— begin —

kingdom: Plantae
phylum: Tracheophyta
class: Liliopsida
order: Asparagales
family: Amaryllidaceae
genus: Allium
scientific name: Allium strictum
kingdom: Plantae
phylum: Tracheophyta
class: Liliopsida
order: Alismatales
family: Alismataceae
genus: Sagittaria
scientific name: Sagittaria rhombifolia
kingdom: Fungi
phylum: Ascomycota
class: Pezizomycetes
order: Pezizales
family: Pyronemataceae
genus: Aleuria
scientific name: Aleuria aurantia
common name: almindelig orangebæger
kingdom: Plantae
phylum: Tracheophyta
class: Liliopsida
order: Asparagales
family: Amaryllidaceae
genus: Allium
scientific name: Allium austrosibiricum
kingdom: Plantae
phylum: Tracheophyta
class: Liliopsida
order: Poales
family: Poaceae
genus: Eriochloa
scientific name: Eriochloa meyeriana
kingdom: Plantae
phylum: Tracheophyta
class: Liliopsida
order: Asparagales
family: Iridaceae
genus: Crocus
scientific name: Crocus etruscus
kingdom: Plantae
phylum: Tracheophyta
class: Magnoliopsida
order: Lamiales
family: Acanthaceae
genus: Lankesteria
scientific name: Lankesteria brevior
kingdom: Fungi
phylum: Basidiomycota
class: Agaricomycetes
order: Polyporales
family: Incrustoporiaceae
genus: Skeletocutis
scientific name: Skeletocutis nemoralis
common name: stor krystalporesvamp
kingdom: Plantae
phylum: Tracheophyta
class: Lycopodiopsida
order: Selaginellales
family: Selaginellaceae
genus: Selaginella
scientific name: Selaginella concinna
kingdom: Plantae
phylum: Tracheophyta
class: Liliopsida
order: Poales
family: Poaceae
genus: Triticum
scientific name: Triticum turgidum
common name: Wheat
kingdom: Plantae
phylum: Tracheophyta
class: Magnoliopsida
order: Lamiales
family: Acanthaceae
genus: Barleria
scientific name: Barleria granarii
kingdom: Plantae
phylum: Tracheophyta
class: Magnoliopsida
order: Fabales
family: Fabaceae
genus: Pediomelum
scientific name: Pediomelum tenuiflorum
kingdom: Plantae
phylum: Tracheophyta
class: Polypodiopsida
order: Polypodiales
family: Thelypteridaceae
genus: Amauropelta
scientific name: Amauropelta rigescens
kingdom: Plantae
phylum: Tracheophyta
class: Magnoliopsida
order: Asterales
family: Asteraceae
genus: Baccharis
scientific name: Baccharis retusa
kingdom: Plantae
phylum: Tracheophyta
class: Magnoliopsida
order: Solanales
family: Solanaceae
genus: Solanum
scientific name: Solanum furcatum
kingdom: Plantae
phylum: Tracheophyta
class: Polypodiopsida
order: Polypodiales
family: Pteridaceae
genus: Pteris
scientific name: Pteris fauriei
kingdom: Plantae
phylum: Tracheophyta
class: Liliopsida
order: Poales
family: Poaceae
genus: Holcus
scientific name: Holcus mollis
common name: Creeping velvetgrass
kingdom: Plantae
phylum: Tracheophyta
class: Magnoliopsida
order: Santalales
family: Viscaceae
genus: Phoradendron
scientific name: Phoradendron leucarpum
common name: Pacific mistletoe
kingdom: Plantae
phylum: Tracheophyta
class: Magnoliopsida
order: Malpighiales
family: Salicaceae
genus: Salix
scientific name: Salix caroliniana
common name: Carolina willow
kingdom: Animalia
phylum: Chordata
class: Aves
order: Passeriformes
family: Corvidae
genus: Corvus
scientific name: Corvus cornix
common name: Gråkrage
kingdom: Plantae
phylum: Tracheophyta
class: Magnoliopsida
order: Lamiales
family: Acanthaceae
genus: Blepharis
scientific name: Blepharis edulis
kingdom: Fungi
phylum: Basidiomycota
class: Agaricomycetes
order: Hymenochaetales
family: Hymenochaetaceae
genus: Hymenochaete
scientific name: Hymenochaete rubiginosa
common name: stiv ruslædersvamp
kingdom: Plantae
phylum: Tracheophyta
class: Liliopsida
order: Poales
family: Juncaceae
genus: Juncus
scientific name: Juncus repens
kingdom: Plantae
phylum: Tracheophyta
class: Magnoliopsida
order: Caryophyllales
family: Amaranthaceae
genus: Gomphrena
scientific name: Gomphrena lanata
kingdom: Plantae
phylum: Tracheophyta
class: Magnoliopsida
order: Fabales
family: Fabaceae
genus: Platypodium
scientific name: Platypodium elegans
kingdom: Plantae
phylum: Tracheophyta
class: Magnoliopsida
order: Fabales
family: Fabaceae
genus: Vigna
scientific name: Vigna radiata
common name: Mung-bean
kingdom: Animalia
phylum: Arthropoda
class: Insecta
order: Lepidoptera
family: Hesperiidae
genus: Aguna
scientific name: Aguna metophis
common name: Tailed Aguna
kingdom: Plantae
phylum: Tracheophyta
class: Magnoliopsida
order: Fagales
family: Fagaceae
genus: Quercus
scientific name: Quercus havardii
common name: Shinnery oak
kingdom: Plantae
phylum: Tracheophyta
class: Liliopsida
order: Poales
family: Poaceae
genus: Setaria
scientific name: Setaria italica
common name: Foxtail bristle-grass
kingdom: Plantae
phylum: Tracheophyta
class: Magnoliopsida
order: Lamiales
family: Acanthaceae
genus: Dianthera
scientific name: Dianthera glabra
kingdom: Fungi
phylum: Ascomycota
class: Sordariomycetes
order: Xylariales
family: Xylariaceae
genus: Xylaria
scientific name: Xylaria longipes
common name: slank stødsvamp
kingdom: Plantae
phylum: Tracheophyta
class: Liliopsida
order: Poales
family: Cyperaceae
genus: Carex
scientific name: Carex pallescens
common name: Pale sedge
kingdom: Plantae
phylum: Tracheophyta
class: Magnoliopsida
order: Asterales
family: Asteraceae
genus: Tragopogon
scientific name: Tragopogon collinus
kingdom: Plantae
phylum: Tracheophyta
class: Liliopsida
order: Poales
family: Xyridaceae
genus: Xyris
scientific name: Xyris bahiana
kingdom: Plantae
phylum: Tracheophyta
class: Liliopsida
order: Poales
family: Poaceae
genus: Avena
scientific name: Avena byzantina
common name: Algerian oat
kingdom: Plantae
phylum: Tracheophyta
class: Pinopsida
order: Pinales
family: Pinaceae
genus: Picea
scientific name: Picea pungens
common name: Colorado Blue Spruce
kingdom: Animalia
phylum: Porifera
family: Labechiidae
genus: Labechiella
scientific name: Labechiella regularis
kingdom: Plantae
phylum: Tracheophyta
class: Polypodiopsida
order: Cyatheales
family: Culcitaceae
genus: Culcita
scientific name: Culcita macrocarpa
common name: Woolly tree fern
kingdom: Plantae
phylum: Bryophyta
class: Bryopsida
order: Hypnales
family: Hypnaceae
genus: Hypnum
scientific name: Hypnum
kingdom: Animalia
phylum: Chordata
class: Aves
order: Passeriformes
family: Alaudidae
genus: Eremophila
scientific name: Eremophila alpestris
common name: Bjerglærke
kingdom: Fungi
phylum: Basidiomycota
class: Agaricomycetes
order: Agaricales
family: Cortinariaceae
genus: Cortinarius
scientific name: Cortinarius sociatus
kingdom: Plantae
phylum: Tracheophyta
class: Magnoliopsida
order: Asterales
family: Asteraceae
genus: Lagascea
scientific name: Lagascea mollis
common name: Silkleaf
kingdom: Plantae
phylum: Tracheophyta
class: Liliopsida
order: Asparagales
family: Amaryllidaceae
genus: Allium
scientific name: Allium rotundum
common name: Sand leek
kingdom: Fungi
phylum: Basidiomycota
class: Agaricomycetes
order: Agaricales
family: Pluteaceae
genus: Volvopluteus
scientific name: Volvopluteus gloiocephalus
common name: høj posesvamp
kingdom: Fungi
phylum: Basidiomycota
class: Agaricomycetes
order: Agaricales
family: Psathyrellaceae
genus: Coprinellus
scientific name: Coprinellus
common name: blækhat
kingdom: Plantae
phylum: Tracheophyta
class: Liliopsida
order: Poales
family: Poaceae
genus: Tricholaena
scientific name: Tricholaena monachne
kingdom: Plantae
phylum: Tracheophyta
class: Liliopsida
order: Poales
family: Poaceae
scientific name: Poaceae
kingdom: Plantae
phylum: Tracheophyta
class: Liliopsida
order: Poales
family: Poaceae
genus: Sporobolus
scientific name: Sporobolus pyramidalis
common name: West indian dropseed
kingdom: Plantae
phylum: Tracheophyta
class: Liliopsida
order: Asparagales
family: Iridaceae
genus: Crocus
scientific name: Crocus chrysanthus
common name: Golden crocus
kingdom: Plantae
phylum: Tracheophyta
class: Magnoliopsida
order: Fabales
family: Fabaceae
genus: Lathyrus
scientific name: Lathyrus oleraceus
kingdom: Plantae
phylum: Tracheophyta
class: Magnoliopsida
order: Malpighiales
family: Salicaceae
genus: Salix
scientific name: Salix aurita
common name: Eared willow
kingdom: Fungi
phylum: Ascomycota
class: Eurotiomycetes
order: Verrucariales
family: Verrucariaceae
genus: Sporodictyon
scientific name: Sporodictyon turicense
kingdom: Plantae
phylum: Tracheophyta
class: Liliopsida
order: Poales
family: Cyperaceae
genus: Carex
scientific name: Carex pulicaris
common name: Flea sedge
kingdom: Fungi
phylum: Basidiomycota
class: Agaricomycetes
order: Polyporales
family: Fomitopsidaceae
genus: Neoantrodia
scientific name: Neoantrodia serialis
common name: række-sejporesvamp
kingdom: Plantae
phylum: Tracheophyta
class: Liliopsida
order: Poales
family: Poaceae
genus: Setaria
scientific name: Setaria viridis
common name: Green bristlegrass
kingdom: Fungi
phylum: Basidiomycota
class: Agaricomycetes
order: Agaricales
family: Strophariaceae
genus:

— end —

▸ **Task goal**: Gather every line in the records above that contains the word "Carex". Case matters, so copy only lines where the capital and lowercase letters match.

▸ **Final answer**:
genus: Carex
scientific name: Carex pallescens
genus: Carex
scientific name: Carex pulicaris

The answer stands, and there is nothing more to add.